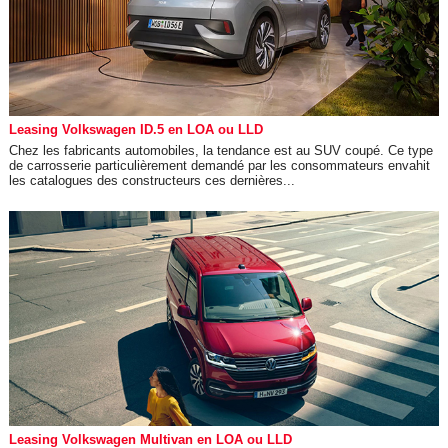
Leasing Volkswagen ID.5 en LOA ou LLD
Chez les fabricants automobiles, la tendance est au SUV coupé. Ce type
de carrosserie particulièrement demandé par les consommateurs envahit
les catalogues des constructeurs ces dernières...
Leasing Volkswagen Multivan en LOA ou LLD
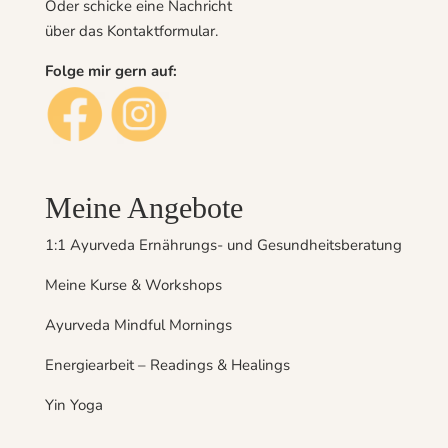
Oder schicke eine Nachricht
über das
Kontaktformular
.
Folge mir gern auf:
Meine Angebote
1:1 Ayurveda Ernährungs- und Gesundheitsberatung
Meine Kurse & Workshops
Ayurveda Mindful Mornings
Energiearbeit – Readings & Healings
Yin Yoga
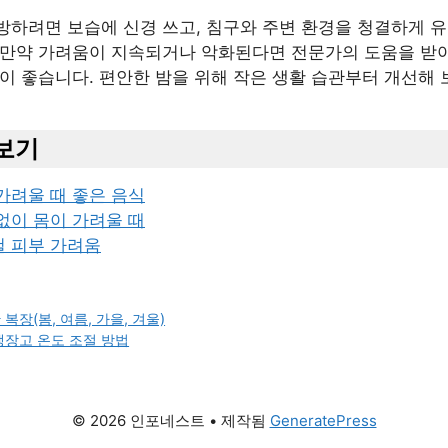
방하려면 보습에 신경 쓰고, 침구와 주변 환경을 청결하게 
 만약 가려움이 지속되거나 악화된다면 전문가의 도움을 받아
이 좋습니다. 편안한 밤을 위해 작은 생활 습관부터 개선해 
보기
가려울 때 좋은 음식
없이 몸이 가려울 때
 피부 가려움
복장(봄, 여름, 가을, 겨울)
냉장고 온도 조절 방법
© 2026 인포네스트
• 제작됨
GeneratePress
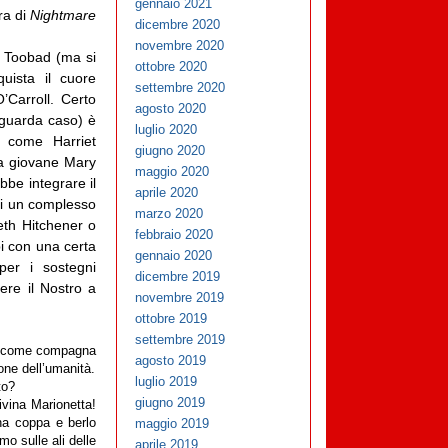
gennaio 2021
ra di
Nightmare
dicembre 2020
novembre 2020
da Toobad (ma si
ottobre 2020
uista il cuore
settembre 2020
’Carroll. Certo
agosto 2020
 (guarda caso) è
luglio 2020
 come Harriet
giugno 2020
la giovane Mary
maggio 2020
bbe integrare il
aprile 2020
di un complesso
marzo 2020
beth Hitchener o
febbraio 2020
pi con una certa
gennaio 2020
per i sostegni
dicembre 2019
ere il Nostro a
novembre 2019
ottobre 2019
settembre 2019
oi, come compagna
agosto 2019
one dell’umanità.
luglio 2019
to?
giugno 2019
divina Marionetta!
maggio 2019
na coppa e berlo
o sulle ali delle
aprile 2019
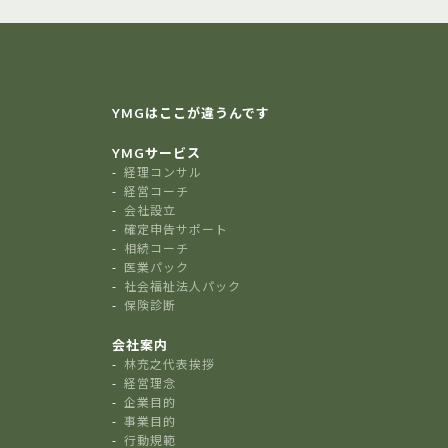
YMGはここが違うんです
YMGサービス
経理コンサル
経営コーチ
会社設立
確定申告サポート
相続コーチ
医業パック
社会福祉法人パック
保険診断
会社案内
林充之代表挨拶
経営理念
企業目的
事業目的
行動規範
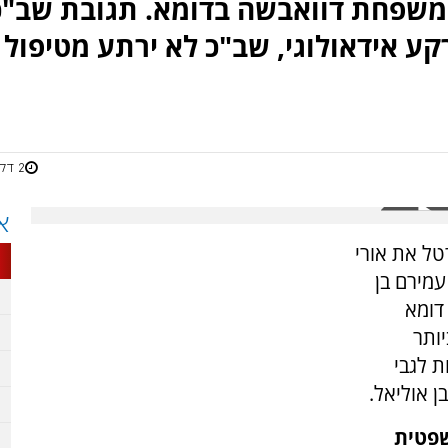
משפחת דוואבשה בדומא. תגובת שב"כ
קע אידאולוגי, שב"כ לא ירתע מטיפול
2 דקות
א
טל את אורי
עמירם בן
דומא
יותר
 לגבי
 אוליאל.
פטית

■ ■ ■ ■

Exercise details: Restate every record exactly, please; do not copy the pictures.

Your response:
Leasing Volkswagen ID.5 en LOA ou LLD
Chez les fabricants automobiles, la tendance est au SUV coupé. Ce type
de carrosserie particulièrement demandé par les consommateurs envahit
les catalogues des constructeurs ces dernières...
Leasing Volkswagen Multivan en LOA ou LLD
Oder schicke eine Nachricht
über das
Kontaktformular
.
Folge mir gern auf:
Meine Angebote
1:1 Ayurveda Ernährungs- und Gesundheitsberatung
Meine Kurse & Workshops
Ayurveda Mindful Mornings
Energiearbeit – Readings & Healings
Yin Yoga
방하려면 보습에 신경 쓰고, 침구와 주변 환경을 청결하게 
 만약 가려움이 지속되거나 악화된다면 전문가의 도움을 받아
이 좋습니다. 편안한 밤을 위해 작은 생활 습관부터 개선해 
보기
가려울 때 좋은 음식
없이 몸이 가려울 때
 피부 가려움
복장(봄, 여름, 가을, 겨울)
냉장고 온도 조절 방법
© 2026 인포네스트
• 제작됨
GeneratePress
gennaio 2021
ra di
Nightmare
dicembre 2020
novembre 2020
da Toobad (ma si
ottobre 2020
uista il cuore
settembre 2020
’Carroll. Certo
agosto 2020
 (guarda caso) è
luglio 2020
 come Harriet
giugno 2020
la giovane Mary
maggio 2020
bbe integrare il
aprile 2020
di un complesso
marzo 2020
beth Hitchener o
febbraio 2020
pi con una certa
gennaio 2020
per i sostegni
dicembre 2019
ere il Nostro a
novembre 2019
ottobre 2019
settembre 2019
oi, come compagna
agosto 2019
one dell’umanità.
luglio 2019
to?
giugno 2019
divina Marionetta!
maggio 2019
na coppa e berlo
o sulle ali delle
aprile 2019
YMGはここが違うんです
YMGサービス
経理コンサル
経営コーチ
会社設立
確定申告サポート
相続コーチ
医業パック
社会福祉法人パック
保険診断
会社案内
林充之代表挨拶
経営理念
企業目的
事業目的
行動規範
משפחת דוואבשה בדומא. תגובת שב"כ
קע אידאולוגי, שב"כ לא ירתע מטיפול
2 דקות
א
טל את אורי
עמירם בן
דומא
יותר
 לגבי
 אוליאל.
פטית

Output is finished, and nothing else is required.